Count the lines in the entries below that include the word "GenerationSoftware". Give nothing but the number.

INPUT
= = = = = = =

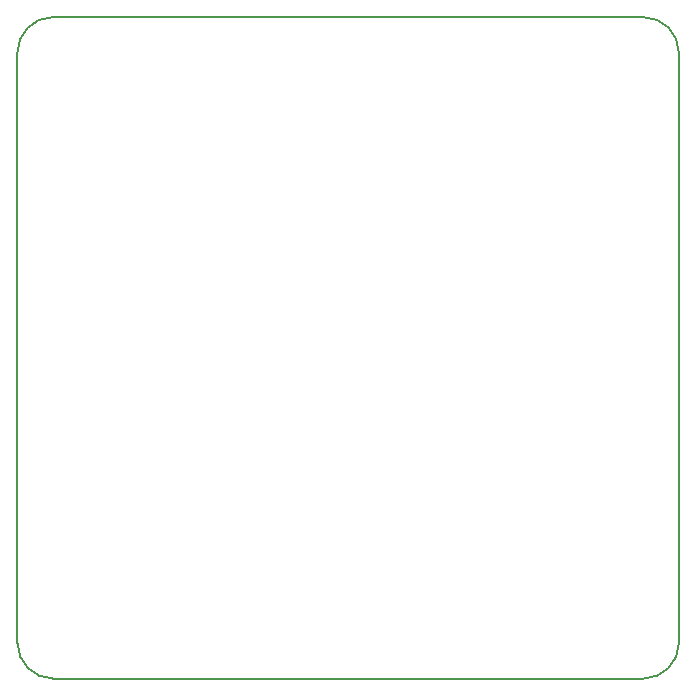
<source format=gbr>
G04 #@! TF.GenerationSoftware,KiCad,Pcbnew,5.0.2+dfsg1-1*
G04 #@! TF.CreationDate,2021-03-19T17:12:50+01:00*
G04 #@! TF.ProjectId,motor,6d6f746f-722e-46b6-9963-61645f706362,rev?*
G04 #@! TF.SameCoordinates,Original*
G04 #@! TF.FileFunction,Profile,NP*
%FSLAX46Y46*%
G04 Gerber Fmt 4.6, Leading zero omitted, Abs format (unit mm)*
G04 Created by KiCad (PCBNEW 5.0.2+dfsg1-1) date Fr 19 Mär 2021 17:12:50 CET*
%MOMM*%
%LPD*%
G01*
G04 APERTURE LIST*
%ADD10C,0.150000*%
G04 APERTURE END LIST*
D10*
X172000000Y-43000000D02*
X172000000Y-93000000D01*
X225000000Y-40000000D02*
X175000000Y-40000000D01*
X228000000Y-93000000D02*
X228000000Y-43000000D01*
X175000000Y-96000000D02*
X225000000Y-96000000D01*
X175000000Y-96000000D02*
G75*
G02X172000000Y-93000000I0J3000000D01*
G01*
X172000000Y-43000000D02*
G75*
G02X175000000Y-40000000I3000000J0D01*
G01*
X228000000Y-93000000D02*
G75*
G02X225000000Y-96000000I-3000000J0D01*
G01*
X225000000Y-40000000D02*
G75*
G02X228000000Y-43000000I0J-3000000D01*
G01*
M02*

</source>
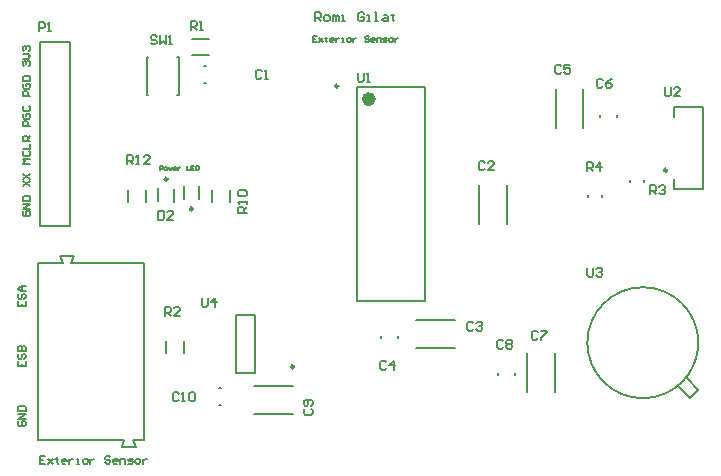
<source format=gto>
G04*
G04 #@! TF.GenerationSoftware,Altium Limited,Altium Designer,24.9.1 (31)*
G04*
G04 Layer_Color=65535*
%FSLAX44Y44*%
%MOMM*%
G71*
G04*
G04 #@! TF.SameCoordinates,6922BCB2-4B6C-4A80-BBEF-7EC809250BDD*
G04*
G04*
G04 #@! TF.FilePolarity,Positive*
G04*
G01*
G75*
%ADD10C,0.1500*%
%ADD11C,0.2500*%
%ADD12C,0.6000*%
%ADD13C,0.2000*%
%ADD14C,0.1778*%
%ADD15C,0.1270*%
D10*
X1084590Y414020D02*
G03*
X1084590Y414020I-47000J0D01*
G01*
D11*
X1058090Y560070D02*
G03*
X1058090Y560070I-1250J0D01*
G01*
X779760Y631300D02*
G03*
X779760Y631300I-1250J0D01*
G01*
X635230Y552560D02*
G03*
X635230Y552560I-1250J0D01*
G01*
X656570Y527270D02*
G03*
X656570Y527270I-1250J0D01*
G01*
X742272Y393700D02*
G03*
X742272Y393700I-1250J0D01*
G01*
D12*
X808510Y620250D02*
G03*
X808510Y620250I-3000J0D01*
G01*
D13*
X914770Y386600D02*
Y388100D01*
X929270Y386600D02*
Y388100D01*
X963011Y372089D02*
Y405151D01*
X939449Y372089D02*
Y405151D01*
X1074590Y384270D02*
X1084590Y374270D01*
X1077590Y367270D02*
X1084590Y374270D01*
X1067480Y377100D02*
X1077480Y367100D01*
X1063590Y552820D02*
X1063590Y544370D01*
Y613870D02*
X1063590Y605420D01*
X1063590Y613870D02*
X1088590D01*
Y544370D02*
Y613870D01*
X1063590Y544370D02*
X1088590Y544370D01*
X795510Y449250D02*
Y630250D01*
X853510Y449250D02*
Y630250D01*
X795510D02*
X853510D01*
X795510Y449250D02*
X853510D01*
X643440Y656080D02*
X644690D01*
X617690D02*
X618940D01*
X617690Y624080D02*
Y656080D01*
X643440Y624080D02*
X644690D01*
X617690D02*
X618940D01*
X644690D02*
Y656080D01*
X673220Y533480D02*
Y543480D01*
X688220Y533480D02*
Y543480D01*
X627417Y533667D02*
Y544667D01*
X640230Y533560D02*
Y544560D01*
X1038260Y550180D02*
Y552180D01*
X1026760Y550180D02*
Y552180D01*
X845799Y409859D02*
X878861D01*
X845799Y433421D02*
X878861D01*
X830210Y418350D02*
Y419850D01*
X815710Y418350D02*
Y419850D01*
X666000Y634100D02*
X667500D01*
X666000Y648600D02*
X667500D01*
X649070Y535520D02*
Y546520D01*
X661570Y535520D02*
Y546520D01*
X708830Y388225D02*
Y437275D01*
X693250D02*
X708830D01*
X693250Y388225D02*
Y437275D01*
Y388225D02*
X708830D01*
X708639Y377541D02*
X741701D01*
X708639Y353979D02*
X741701D01*
X678700Y361050D02*
X680200D01*
X678700Y375550D02*
X680200D01*
X655578Y657348D02*
X670302D01*
X655578Y671072D02*
X670302D01*
X898809Y514211D02*
Y547273D01*
X922371Y514211D02*
Y547273D01*
X602100Y533480D02*
Y543480D01*
X617100Y533480D02*
Y543480D01*
X615230Y331400D02*
Y481400D01*
X525230Y331400D02*
Y481400D01*
X546730D01*
X553732D02*
X615230D01*
X544230Y487401D02*
X556230D01*
X544230D02*
X546728Y481400D01*
X553732D02*
X556230Y487401D01*
X596228Y325399D02*
X598726Y331400D01*
X596228Y325399D02*
X608228D01*
X605730Y331400D02*
X608228Y325399D01*
X605730Y331400D02*
X615230D01*
X525230D02*
X598730D01*
X648850Y405210D02*
Y415210D01*
X633850Y405210D02*
Y415210D01*
X1015810Y605220D02*
Y606720D01*
X1001310Y605220D02*
Y606720D01*
X963759Y595789D02*
Y628851D01*
X987321Y595789D02*
Y628851D01*
X527050Y668650D02*
X552450D01*
Y512450D02*
Y668650D01*
X527050Y512450D02*
X552450D01*
X527050D02*
Y668650D01*
X1002700Y537480D02*
Y539480D01*
X991200Y537480D02*
Y539480D01*
D14*
X759968Y686308D02*
Y693925D01*
X763777D01*
X765046Y692656D01*
Y690117D01*
X763777Y688847D01*
X759968D01*
X762507D02*
X765046Y686308D01*
X768855D02*
X771394D01*
X772664Y687578D01*
Y690117D01*
X771394Y691386D01*
X768855D01*
X767586Y690117D01*
Y687578D01*
X768855Y686308D01*
X775203D02*
Y691386D01*
X776473D01*
X777742Y690117D01*
Y686308D01*
Y690117D01*
X779012Y691386D01*
X780281Y690117D01*
Y686308D01*
X782821D02*
X785360D01*
X784090D01*
Y691386D01*
X782821D01*
X801864Y692656D02*
X800595Y693925D01*
X798056D01*
X796786Y692656D01*
Y687578D01*
X798056Y686308D01*
X800595D01*
X801864Y687578D01*
Y690117D01*
X799325D01*
X804404Y686308D02*
X806943D01*
X805673D01*
Y691386D01*
X804404D01*
X810752Y686308D02*
X813291D01*
X812021D01*
Y693925D01*
X810752D01*
X818369Y691386D02*
X820908D01*
X822178Y690117D01*
Y686308D01*
X818369D01*
X817100Y687578D01*
X818369Y688847D01*
X822178D01*
X825987Y692656D02*
Y691386D01*
X824717D01*
X827256D01*
X825987D01*
Y687578D01*
X827256Y686308D01*
X762084Y673606D02*
X758698D01*
Y668528D01*
X762084D01*
X758698Y671067D02*
X760391D01*
X763776Y671914D02*
X767162Y668528D01*
X765469Y670221D01*
X767162Y671914D01*
X763776Y668528D01*
X769701Y672760D02*
Y671914D01*
X768855D01*
X770547D01*
X769701D01*
Y669374D01*
X770547Y668528D01*
X775626D02*
X773933D01*
X773087Y669374D01*
Y671067D01*
X773933Y671914D01*
X775626D01*
X776472Y671067D01*
Y670221D01*
X773087D01*
X778165Y671914D02*
Y668528D01*
Y670221D01*
X779011Y671067D01*
X779858Y671914D01*
X780704D01*
X783243Y668528D02*
X784936D01*
X784090D01*
Y671914D01*
X783243D01*
X788322Y668528D02*
X790014D01*
X790861Y669374D01*
Y671067D01*
X790014Y671914D01*
X788322D01*
X787475Y671067D01*
Y669374D01*
X788322Y668528D01*
X792554Y671914D02*
Y668528D01*
Y670221D01*
X793400Y671067D01*
X794247Y671914D01*
X795093D01*
X806096Y672760D02*
X805250Y673606D01*
X803557D01*
X802710Y672760D01*
Y671914D01*
X803557Y671067D01*
X805250D01*
X806096Y670221D01*
Y669374D01*
X805250Y668528D01*
X803557D01*
X802710Y669374D01*
X810328Y668528D02*
X808635D01*
X807789Y669374D01*
Y671067D01*
X808635Y671914D01*
X810328D01*
X811174Y671067D01*
Y670221D01*
X807789D01*
X812867Y668528D02*
Y671914D01*
X815406D01*
X816253Y671067D01*
Y668528D01*
X817945D02*
X820485D01*
X821331Y669374D01*
X820485Y670221D01*
X818792D01*
X817945Y671067D01*
X818792Y671914D01*
X821331D01*
X823870Y668528D02*
X825563D01*
X826409Y669374D01*
Y671067D01*
X825563Y671914D01*
X823870D01*
X823024Y671067D01*
Y669374D01*
X823870Y668528D01*
X828102Y671914D02*
Y668528D01*
Y670221D01*
X828949Y671067D01*
X829795Y671914D01*
X830641D01*
X513632Y525440D02*
X512574Y524382D01*
Y522266D01*
X513632Y521208D01*
X517864D01*
X518922Y522266D01*
Y524382D01*
X517864Y525440D01*
X515748D01*
Y523324D01*
X518922Y527556D02*
X512574D01*
X518922Y531788D01*
X512574D01*
Y533904D02*
X518922D01*
Y537078D01*
X517864Y538136D01*
X513632D01*
X512574Y537078D01*
Y533904D01*
Y546600D02*
X518922Y550832D01*
X512574D02*
X518922Y546600D01*
X512574Y552948D02*
X518922Y557180D01*
X512574D02*
X518922Y552948D01*
Y565644D02*
X512574D01*
X514690Y567760D01*
X512574Y569876D01*
X518922D01*
X513632Y576223D02*
X512574Y575165D01*
Y573050D01*
X513632Y571992D01*
X517864D01*
X518922Y573050D01*
Y575165D01*
X517864Y576223D01*
X512574Y578340D02*
X518922D01*
Y582571D01*
Y584687D02*
X512574D01*
Y587861D01*
X513632Y588919D01*
X515748D01*
X516806Y587861D01*
Y584687D01*
Y586803D02*
X518922Y588919D01*
Y597383D02*
X512574D01*
Y600557D01*
X513632Y601615D01*
X515748D01*
X516806Y600557D01*
Y597383D01*
X513632Y607963D02*
X512574Y606905D01*
Y604789D01*
X513632Y603731D01*
X517864D01*
X518922Y604789D01*
Y606905D01*
X517864Y607963D01*
X515748D01*
Y605847D01*
X513632Y614311D02*
X512574Y613253D01*
Y611137D01*
X513632Y610079D01*
X517864D01*
X518922Y611137D01*
Y613253D01*
X517864Y614311D01*
X518922Y622775D02*
X512574D01*
Y625949D01*
X513632Y627007D01*
X515748D01*
X516806Y625949D01*
Y622775D01*
X513632Y633355D02*
X512574Y632297D01*
Y630181D01*
X513632Y629123D01*
X517864D01*
X518922Y630181D01*
Y632297D01*
X517864Y633355D01*
X515748D01*
Y631239D01*
X512574Y635471D02*
X518922D01*
Y638645D01*
X517864Y639703D01*
X513632D01*
X512574Y638645D01*
Y635471D01*
X513632Y648167D02*
X512574Y649225D01*
Y651341D01*
X513632Y652399D01*
X514690D01*
X515748Y651341D01*
Y650283D01*
Y651341D01*
X516806Y652399D01*
X517864D01*
X518922Y651341D01*
Y649225D01*
X517864Y648167D01*
X512574Y654515D02*
X516806D01*
X518922Y656631D01*
X516806Y658747D01*
X512574D01*
X513632Y660863D02*
X512574Y661921D01*
Y664037D01*
X513632Y665095D01*
X514690D01*
X515748Y664037D01*
Y662979D01*
Y664037D01*
X516806Y665095D01*
X517864D01*
X518922Y664037D01*
Y661921D01*
X517864Y660863D01*
X531790Y318006D02*
X527558D01*
Y311658D01*
X531790D01*
X527558Y314832D02*
X529674D01*
X533906Y315890D02*
X538138Y311658D01*
X536022Y313774D01*
X538138Y315890D01*
X533906Y311658D01*
X541312Y316948D02*
Y315890D01*
X540254D01*
X542370D01*
X541312D01*
Y312716D01*
X542370Y311658D01*
X548718D02*
X546602D01*
X545544Y312716D01*
Y314832D01*
X546602Y315890D01*
X548718D01*
X549776Y314832D01*
Y313774D01*
X545544D01*
X551892Y315890D02*
Y311658D01*
Y313774D01*
X552950Y314832D01*
X554008Y315890D01*
X555066D01*
X558240Y311658D02*
X560356D01*
X559298D01*
Y315890D01*
X558240D01*
X564588Y311658D02*
X566704D01*
X567762Y312716D01*
Y314832D01*
X566704Y315890D01*
X564588D01*
X563530Y314832D01*
Y312716D01*
X564588Y311658D01*
X569878Y315890D02*
Y311658D01*
Y313774D01*
X570936Y314832D01*
X571994Y315890D01*
X573052D01*
X586805Y316948D02*
X585747Y318006D01*
X583632D01*
X582574Y316948D01*
Y315890D01*
X583632Y314832D01*
X585747D01*
X586805Y313774D01*
Y312716D01*
X585747Y311658D01*
X583632D01*
X582574Y312716D01*
X592095Y311658D02*
X589979D01*
X588922Y312716D01*
Y314832D01*
X589979Y315890D01*
X592095D01*
X593153Y314832D01*
Y313774D01*
X588922D01*
X595269Y311658D02*
Y315890D01*
X598443D01*
X599501Y314832D01*
Y311658D01*
X601617D02*
X604791D01*
X605849Y312716D01*
X604791Y313774D01*
X602675D01*
X601617Y314832D01*
X602675Y315890D01*
X605849D01*
X609023Y311658D02*
X611139D01*
X612197Y312716D01*
Y314832D01*
X611139Y315890D01*
X609023D01*
X607965Y314832D01*
Y312716D01*
X609023Y311658D01*
X614313Y315890D02*
Y311658D01*
Y313774D01*
X615371Y314832D01*
X616429Y315890D01*
X617487D01*
X509822Y347640D02*
X508764Y346582D01*
Y344466D01*
X509822Y343408D01*
X514054D01*
X515112Y344466D01*
Y346582D01*
X514054Y347640D01*
X511938D01*
Y345524D01*
X515112Y349756D02*
X508764D01*
X515112Y353988D01*
X508764D01*
Y356104D02*
X515112D01*
Y359278D01*
X514054Y360336D01*
X509822D01*
X508764Y359278D01*
Y356104D01*
Y398424D02*
Y394192D01*
X515112D01*
Y398424D01*
X511938Y394192D02*
Y396307D01*
X509822Y404771D02*
X508764Y403713D01*
Y401598D01*
X509822Y400540D01*
X510880D01*
X511938Y401598D01*
Y403713D01*
X512996Y404771D01*
X514054D01*
X515112Y403713D01*
Y401598D01*
X514054Y400540D01*
X508764Y406887D02*
X515112D01*
Y410061D01*
X514054Y411119D01*
X512996D01*
X511938Y410061D01*
Y406887D01*
Y410061D01*
X510880Y411119D01*
X509822D01*
X508764Y410061D01*
Y406887D01*
Y449207D02*
Y444975D01*
X515112D01*
Y449207D01*
X511938Y444975D02*
Y447091D01*
X509822Y455555D02*
X508764Y454497D01*
Y452381D01*
X509822Y451323D01*
X510880D01*
X511938Y452381D01*
Y454497D01*
X512996Y455555D01*
X514054D01*
X515112Y454497D01*
Y452381D01*
X514054Y451323D01*
X515112Y457671D02*
X510880D01*
X508764Y459787D01*
X510880Y461903D01*
X515112D01*
X511938D01*
Y457671D01*
X664212Y452119D02*
Y445771D01*
X665482Y444501D01*
X668021D01*
X669290Y445771D01*
Y452119D01*
X675638Y444501D02*
Y452119D01*
X671830Y448310D01*
X676908D01*
X990346Y477518D02*
Y471170D01*
X991616Y469900D01*
X994155D01*
X995424Y471170D01*
Y477518D01*
X997963Y476248D02*
X999233Y477518D01*
X1001772D01*
X1003042Y476248D01*
Y474978D01*
X1001772Y473709D01*
X1000503D01*
X1001772D01*
X1003042Y472439D01*
Y471170D01*
X1001772Y469900D01*
X999233D01*
X997963Y471170D01*
X1056132Y630425D02*
Y624078D01*
X1057402Y622808D01*
X1059941D01*
X1061210Y624078D01*
Y630425D01*
X1068828Y622808D02*
X1063749D01*
X1068828Y627886D01*
Y629156D01*
X1067558Y630425D01*
X1065019D01*
X1063749Y629156D01*
X796292Y642619D02*
Y636271D01*
X797561Y635001D01*
X800100D01*
X801370Y636271D01*
Y642619D01*
X803909Y635001D02*
X806448D01*
X805179D01*
Y642619D01*
X803909Y641349D01*
X626111Y673099D02*
X624842Y674369D01*
X622303D01*
X621033Y673099D01*
Y671830D01*
X622303Y670560D01*
X624842D01*
X626111Y669290D01*
Y668021D01*
X624842Y666751D01*
X622303D01*
X621033Y668021D01*
X628650Y674369D02*
Y666751D01*
X631190Y669290D01*
X633729Y666751D01*
Y674369D01*
X636268Y666751D02*
X638807D01*
X637537D01*
Y674369D01*
X636268Y673099D01*
X601218Y565150D02*
Y572767D01*
X605027D01*
X606296Y571498D01*
Y568959D01*
X605027Y567689D01*
X601218D01*
X603757D02*
X606296Y565150D01*
X608835D02*
X611375D01*
X610105D01*
Y572767D01*
X608835Y571498D01*
X620262Y565150D02*
X615183D01*
X620262Y570228D01*
Y571498D01*
X618992Y572767D01*
X616453D01*
X615183Y571498D01*
X702309Y523878D02*
X694691D01*
Y527687D01*
X695961Y528956D01*
X698500D01*
X699770Y527687D01*
Y523878D01*
Y526417D02*
X702309Y528956D01*
Y531496D02*
Y534035D01*
Y532765D01*
X694691D01*
X695961Y531496D01*
Y537844D02*
X694691Y539113D01*
Y541652D01*
X695961Y542922D01*
X701039D01*
X702309Y541652D01*
Y539113D01*
X701039Y537844D01*
X695961D01*
X990092Y559054D02*
Y566671D01*
X993901D01*
X995170Y565402D01*
Y562863D01*
X993901Y561593D01*
X990092D01*
X992631D02*
X995170Y559054D01*
X1001518D02*
Y566671D01*
X997710Y562863D01*
X1002788D01*
X1043942Y539751D02*
Y547369D01*
X1047751D01*
X1049020Y546099D01*
Y543560D01*
X1047751Y542290D01*
X1043942D01*
X1046481D02*
X1049020Y539751D01*
X1051560Y546099D02*
X1052829Y547369D01*
X1055368D01*
X1056638Y546099D01*
Y544830D01*
X1055368Y543560D01*
X1054099D01*
X1055368D01*
X1056638Y542290D01*
Y541021D01*
X1055368Y539751D01*
X1052829D01*
X1051560Y541021D01*
X632968Y436880D02*
Y444497D01*
X636777D01*
X638046Y443228D01*
Y440689D01*
X636777Y439419D01*
X632968D01*
X635507D02*
X638046Y436880D01*
X645664D02*
X640585D01*
X645664Y441958D01*
Y443228D01*
X644394Y444497D01*
X641855D01*
X640585Y443228D01*
X654812Y678942D02*
Y686560D01*
X658621D01*
X659890Y685290D01*
Y682751D01*
X658621Y681481D01*
X654812D01*
X657351D02*
X659890Y678942D01*
X662430D02*
X664969D01*
X663699D01*
Y686560D01*
X662430Y685290D01*
X526288Y677926D02*
Y685544D01*
X530097D01*
X531366Y684274D01*
Y681735D01*
X530097Y680465D01*
X526288D01*
X533905Y677926D02*
X536445D01*
X535175D01*
Y685544D01*
X533905Y684274D01*
X627382Y525779D02*
Y518161D01*
X631191D01*
X632460Y519431D01*
Y524509D01*
X631191Y525779D01*
X627382D01*
X640078Y518161D02*
X635000D01*
X640078Y523240D01*
Y524509D01*
X638808Y525779D01*
X636269D01*
X635000Y524509D01*
X644526Y370839D02*
X643257Y372109D01*
X640718D01*
X639448Y370839D01*
Y365761D01*
X640718Y364491D01*
X643257D01*
X644526Y365761D01*
X647066Y364491D02*
X649605D01*
X648335D01*
Y372109D01*
X647066Y370839D01*
X653414D02*
X654683Y372109D01*
X657222D01*
X658492Y370839D01*
Y365761D01*
X657222Y364491D01*
X654683D01*
X653414Y365761D01*
Y370839D01*
X751841Y358140D02*
X750571Y356871D01*
Y354332D01*
X751841Y353062D01*
X756919D01*
X758189Y354332D01*
Y356871D01*
X756919Y358140D01*
Y360680D02*
X758189Y361949D01*
Y364488D01*
X756919Y365758D01*
X751841D01*
X750571Y364488D01*
Y361949D01*
X751841Y360680D01*
X753110D01*
X754380Y361949D01*
Y365758D01*
X919480Y415289D02*
X918211Y416559D01*
X915672D01*
X914402Y415289D01*
Y410211D01*
X915672Y408941D01*
X918211D01*
X919480Y410211D01*
X922020Y415289D02*
X923289Y416559D01*
X925828D01*
X927098Y415289D01*
Y414020D01*
X925828Y412750D01*
X927098Y411480D01*
Y410211D01*
X925828Y408941D01*
X923289D01*
X922020Y410211D01*
Y411480D01*
X923289Y412750D01*
X922020Y414020D01*
Y415289D01*
X923289Y412750D02*
X925828D01*
X948690Y422909D02*
X947421Y424179D01*
X944882D01*
X943612Y422909D01*
Y417831D01*
X944882Y416561D01*
X947421D01*
X948690Y417831D01*
X951230Y424179D02*
X956308D01*
Y422909D01*
X951230Y417831D01*
Y416561D01*
X1003806Y636268D02*
X1002537Y637537D01*
X999998D01*
X998728Y636268D01*
Y631190D01*
X999998Y629920D01*
X1002537D01*
X1003806Y631190D01*
X1011424Y637537D02*
X1008885Y636268D01*
X1006346Y633729D01*
Y631190D01*
X1007615Y629920D01*
X1010154D01*
X1011424Y631190D01*
Y632459D01*
X1010154Y633729D01*
X1006346D01*
X968500Y647952D02*
X967231Y649221D01*
X964692D01*
X963422Y647952D01*
Y642874D01*
X964692Y641604D01*
X967231D01*
X968500Y642874D01*
X976118Y649221D02*
X971040D01*
Y645413D01*
X973579Y646682D01*
X974848D01*
X976118Y645413D01*
Y642874D01*
X974848Y641604D01*
X972309D01*
X971040Y642874D01*
X820420Y397509D02*
X819151Y398779D01*
X816612D01*
X815342Y397509D01*
Y392431D01*
X816612Y391161D01*
X819151D01*
X820420Y392431D01*
X826768Y391161D02*
Y398779D01*
X822960Y394970D01*
X828038D01*
X894080Y430529D02*
X892811Y431799D01*
X890272D01*
X889002Y430529D01*
Y425451D01*
X890272Y424181D01*
X892811D01*
X894080Y425451D01*
X896620Y430529D02*
X897889Y431799D01*
X900428D01*
X901698Y430529D01*
Y429260D01*
X900428Y427990D01*
X899159D01*
X900428D01*
X901698Y426720D01*
Y425451D01*
X900428Y424181D01*
X897889D01*
X896620Y425451D01*
X903730Y566418D02*
X902461Y567687D01*
X899922D01*
X898652Y566418D01*
Y561340D01*
X899922Y560070D01*
X902461D01*
X903730Y561340D01*
X911348Y560070D02*
X906270D01*
X911348Y565148D01*
Y566418D01*
X910078Y567687D01*
X907539D01*
X906270Y566418D01*
X715010Y643889D02*
X713740Y645159D01*
X711201D01*
X709932Y643889D01*
Y638811D01*
X711201Y637541D01*
X713740D01*
X715010Y638811D01*
X717549Y637541D02*
X720088D01*
X718819D01*
Y645159D01*
X717549Y643889D01*
D15*
X628650Y560070D02*
Y563879D01*
X630554D01*
X631189Y563244D01*
Y561974D01*
X630554Y561340D01*
X628650D01*
X633094Y560070D02*
X634363D01*
X634998Y560705D01*
Y561974D01*
X634363Y562609D01*
X633094D01*
X632459Y561974D01*
Y560705D01*
X633094Y560070D01*
X636268Y562609D02*
Y560705D01*
X636902Y560070D01*
X637537Y560705D01*
X638172Y560070D01*
X638807Y560705D01*
Y562609D01*
X641981Y560070D02*
X640711D01*
X640076Y560705D01*
Y561974D01*
X640711Y562609D01*
X641981D01*
X642616Y561974D01*
Y561340D01*
X640076D01*
X643885Y562609D02*
Y560070D01*
Y561340D01*
X644520Y561974D01*
X645155Y562609D01*
X645789D01*
X651503Y563879D02*
Y560070D01*
X654042D01*
X657851Y563879D02*
X655312D01*
Y560070D01*
X657851D01*
X655312Y561974D02*
X656581D01*
X659120Y563879D02*
Y560070D01*
X661025D01*
X661659Y560705D01*
Y563244D01*
X661025Y563879D01*
X659120D01*
M02*

</source>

= = = = = = =

WRITTEN RESPONSE
2